Return the full listing character for character, without its pictures.
((
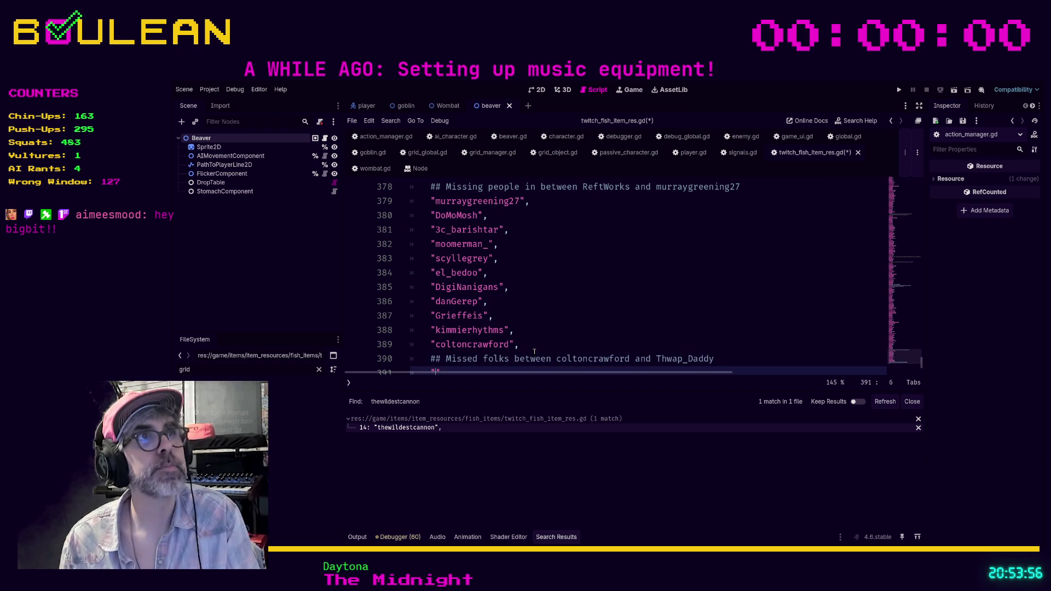
{"action": "type", "text": "S"}
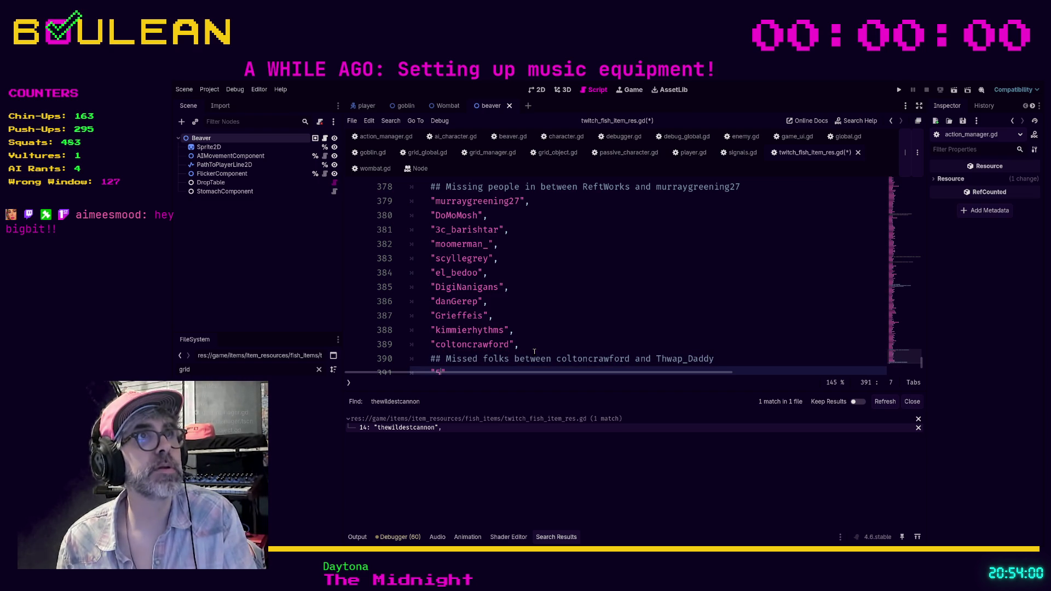
{"action": "type", "text": "teve"}
{"action": "type", "text": "Hemond\","}
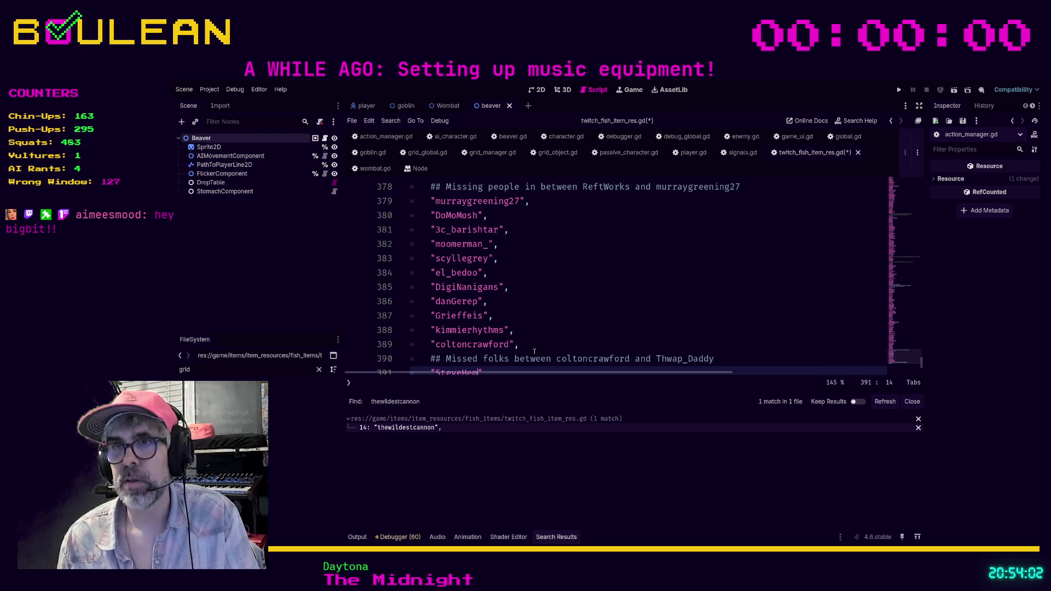
{"action": "scroll", "coordinate": [537, 328], "scroll_direction": "down", "scroll_amount": 1}
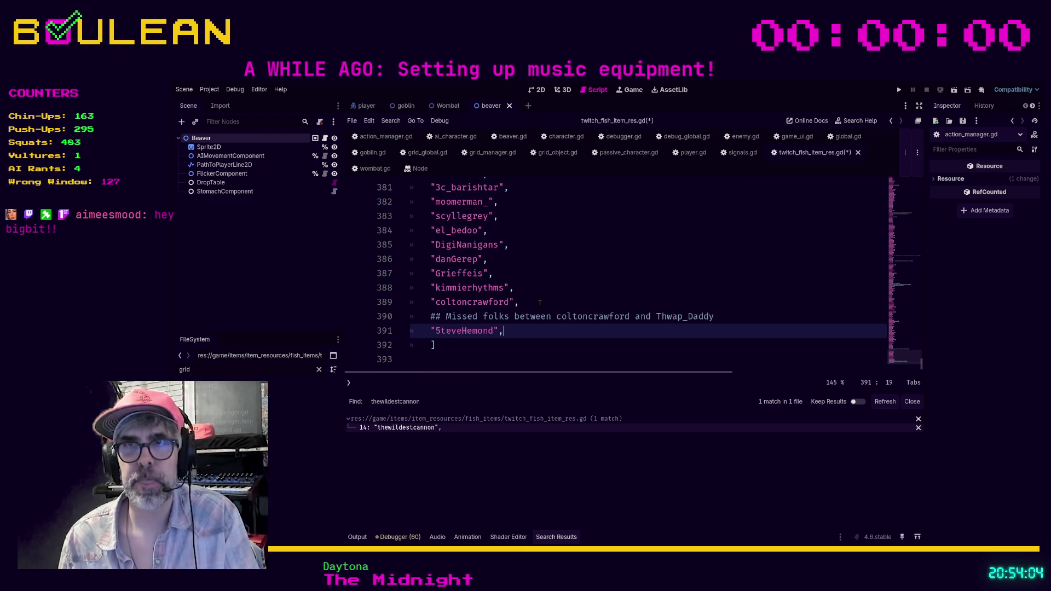
Add the next quoted viewer name below the new entry, fixing its mistyped start.
{"action": "key", "text": "Return"}
{"action": "key", "text": "Return"}
{"action": "key", "text": "Return"}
))
● **Exercise answer**
{"action": "type", "text": "S"}
{"action": "type", "text": "teve"}
{"action": "type", "text": "Hemond\","}
{"action": "scroll", "coordinate": [537, 328], "scroll_direction": "down", "scroll_amount": 1}
Add the next quoted viewer name below the new entry, fixing its mistyped start.
{"action": "key", "text": "Return"}
{"action": "key", "text": "Return"}
{"action": "key", "text": "Return"}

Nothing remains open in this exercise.